Exercise details -> Where the records below reach the line containing "radicalisation en ligne.", start transcribing, and end with the line containing "tentatives pour prévenir la radicalisation", exactly and with nothing else added.

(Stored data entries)
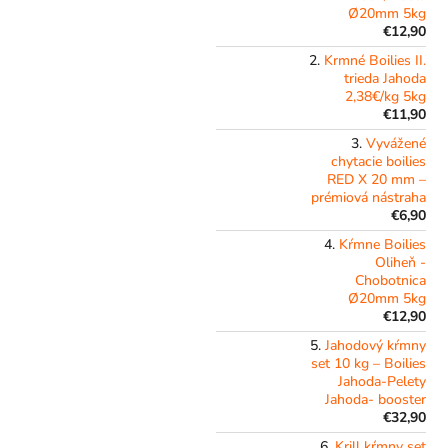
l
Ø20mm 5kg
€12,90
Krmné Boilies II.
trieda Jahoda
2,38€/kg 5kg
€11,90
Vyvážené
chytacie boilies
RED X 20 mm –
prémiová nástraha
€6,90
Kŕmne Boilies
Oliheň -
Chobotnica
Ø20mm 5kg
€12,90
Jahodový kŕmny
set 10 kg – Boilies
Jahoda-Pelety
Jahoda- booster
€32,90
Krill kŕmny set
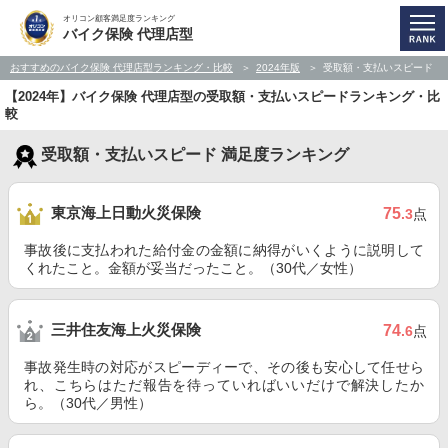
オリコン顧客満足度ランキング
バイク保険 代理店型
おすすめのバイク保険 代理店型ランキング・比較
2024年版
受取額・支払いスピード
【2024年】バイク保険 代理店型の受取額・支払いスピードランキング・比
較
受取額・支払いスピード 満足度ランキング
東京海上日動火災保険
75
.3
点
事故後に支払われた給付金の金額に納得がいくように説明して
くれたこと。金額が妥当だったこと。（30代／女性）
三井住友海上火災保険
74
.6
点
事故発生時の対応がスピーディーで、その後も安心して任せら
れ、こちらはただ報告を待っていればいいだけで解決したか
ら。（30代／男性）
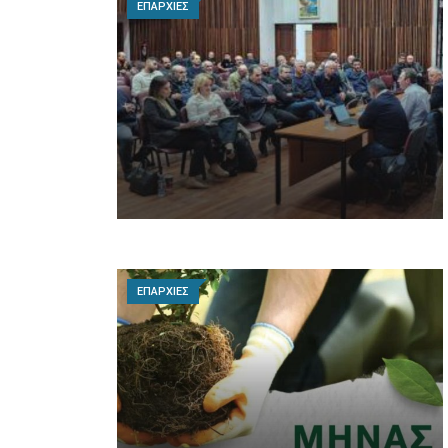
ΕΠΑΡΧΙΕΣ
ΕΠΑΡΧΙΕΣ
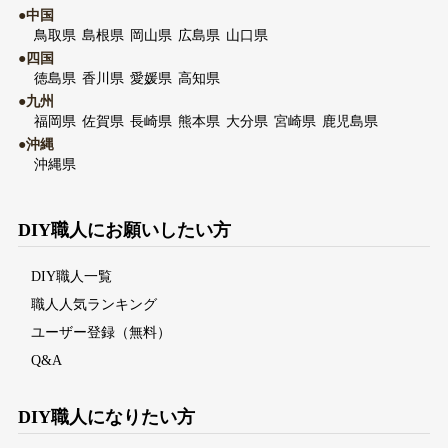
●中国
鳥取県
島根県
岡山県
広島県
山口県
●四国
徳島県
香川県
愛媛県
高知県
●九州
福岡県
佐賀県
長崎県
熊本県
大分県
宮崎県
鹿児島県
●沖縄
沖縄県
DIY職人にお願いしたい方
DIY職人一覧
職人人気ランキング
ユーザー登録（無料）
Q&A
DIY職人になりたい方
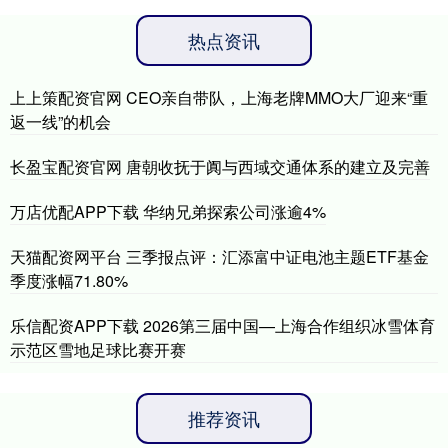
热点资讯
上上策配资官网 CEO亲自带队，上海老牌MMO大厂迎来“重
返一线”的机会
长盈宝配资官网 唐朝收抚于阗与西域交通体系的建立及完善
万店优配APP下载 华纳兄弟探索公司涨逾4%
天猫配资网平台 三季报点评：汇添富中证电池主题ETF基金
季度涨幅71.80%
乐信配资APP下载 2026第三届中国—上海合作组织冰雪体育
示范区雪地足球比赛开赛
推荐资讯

==

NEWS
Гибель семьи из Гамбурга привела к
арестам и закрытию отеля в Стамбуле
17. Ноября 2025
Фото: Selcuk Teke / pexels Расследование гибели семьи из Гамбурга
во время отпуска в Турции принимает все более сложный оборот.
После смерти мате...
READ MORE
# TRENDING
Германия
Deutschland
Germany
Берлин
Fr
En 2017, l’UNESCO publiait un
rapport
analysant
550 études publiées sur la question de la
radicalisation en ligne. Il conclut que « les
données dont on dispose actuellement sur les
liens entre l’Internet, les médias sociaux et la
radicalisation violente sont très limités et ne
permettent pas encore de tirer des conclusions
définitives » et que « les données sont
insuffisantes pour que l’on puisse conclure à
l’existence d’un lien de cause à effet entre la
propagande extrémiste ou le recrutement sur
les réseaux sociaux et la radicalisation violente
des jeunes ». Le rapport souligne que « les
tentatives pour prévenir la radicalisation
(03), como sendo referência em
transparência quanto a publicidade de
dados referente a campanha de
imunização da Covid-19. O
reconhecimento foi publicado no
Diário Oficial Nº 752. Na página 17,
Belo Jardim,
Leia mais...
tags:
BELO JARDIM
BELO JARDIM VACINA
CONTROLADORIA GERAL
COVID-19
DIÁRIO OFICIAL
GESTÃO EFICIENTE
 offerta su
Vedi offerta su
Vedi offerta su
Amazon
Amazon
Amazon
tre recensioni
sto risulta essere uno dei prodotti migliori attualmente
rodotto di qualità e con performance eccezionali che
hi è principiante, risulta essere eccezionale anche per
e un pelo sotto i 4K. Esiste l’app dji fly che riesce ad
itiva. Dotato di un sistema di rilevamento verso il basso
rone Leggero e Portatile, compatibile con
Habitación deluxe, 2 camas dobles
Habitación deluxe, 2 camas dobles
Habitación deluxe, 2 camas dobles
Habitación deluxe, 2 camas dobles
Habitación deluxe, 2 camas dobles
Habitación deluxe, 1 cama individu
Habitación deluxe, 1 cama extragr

--

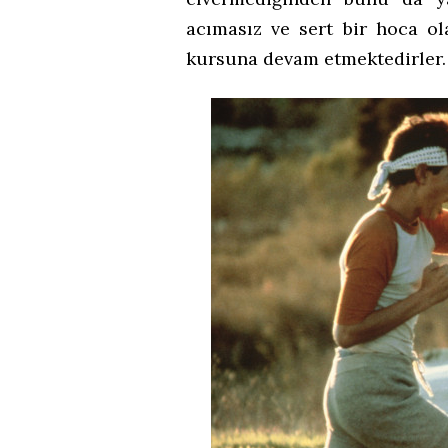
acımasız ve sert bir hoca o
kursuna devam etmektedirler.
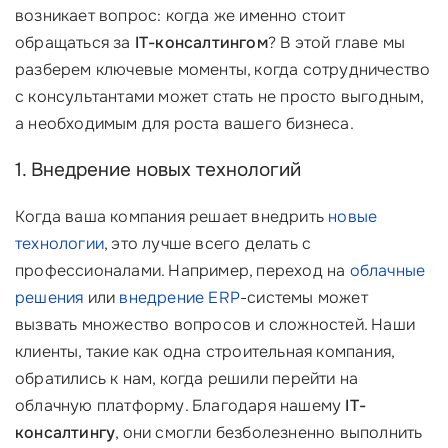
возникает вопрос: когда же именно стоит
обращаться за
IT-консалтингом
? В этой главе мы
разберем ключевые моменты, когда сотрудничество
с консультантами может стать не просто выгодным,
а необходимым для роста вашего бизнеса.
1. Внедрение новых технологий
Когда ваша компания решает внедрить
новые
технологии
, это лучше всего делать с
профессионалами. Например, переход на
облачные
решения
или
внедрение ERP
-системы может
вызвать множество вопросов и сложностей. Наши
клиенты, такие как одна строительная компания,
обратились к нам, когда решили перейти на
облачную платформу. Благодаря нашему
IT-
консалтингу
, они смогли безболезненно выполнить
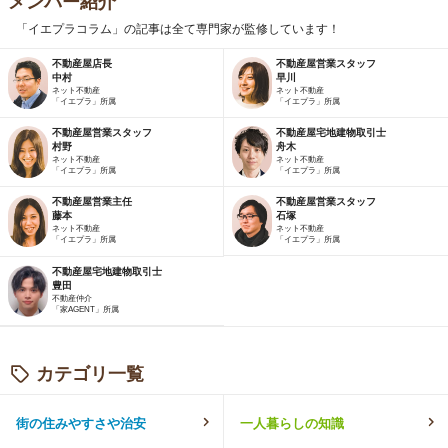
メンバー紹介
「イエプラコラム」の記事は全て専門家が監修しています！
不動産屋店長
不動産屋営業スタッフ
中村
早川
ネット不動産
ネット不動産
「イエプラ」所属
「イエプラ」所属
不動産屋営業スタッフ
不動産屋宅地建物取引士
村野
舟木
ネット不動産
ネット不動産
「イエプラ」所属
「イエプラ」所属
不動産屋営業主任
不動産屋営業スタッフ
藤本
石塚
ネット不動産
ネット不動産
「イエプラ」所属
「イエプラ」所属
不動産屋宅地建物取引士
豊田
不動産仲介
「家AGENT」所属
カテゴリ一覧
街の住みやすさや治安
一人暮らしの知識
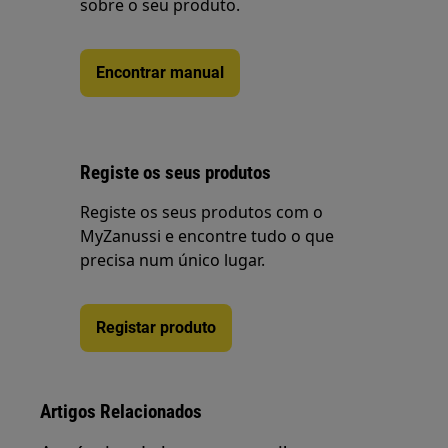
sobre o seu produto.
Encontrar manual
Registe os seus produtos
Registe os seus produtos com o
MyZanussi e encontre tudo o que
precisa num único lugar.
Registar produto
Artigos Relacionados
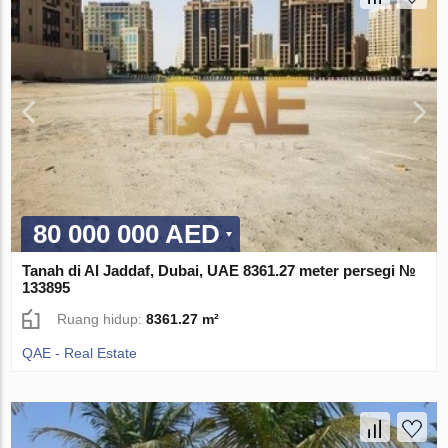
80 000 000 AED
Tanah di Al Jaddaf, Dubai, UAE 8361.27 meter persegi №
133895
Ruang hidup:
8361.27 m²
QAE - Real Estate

Task response ->
radicalisation en ligne. Il conclut que « les
données dont on dispose actuellement sur les
liens entre l’Internet, les médias sociaux et la
radicalisation violente sont très limités et ne
permettent pas encore de tirer des conclusions
définitives » et que « les données sont
insuffisantes pour que l’on puisse conclure à
l’existence d’un lien de cause à effet entre la
propagande extrémiste ou le recrutement sur
les réseaux sociaux et la radicalisation violente
des jeunes ». Le rapport souligne que « les
tentatives pour prévenir la radicalisation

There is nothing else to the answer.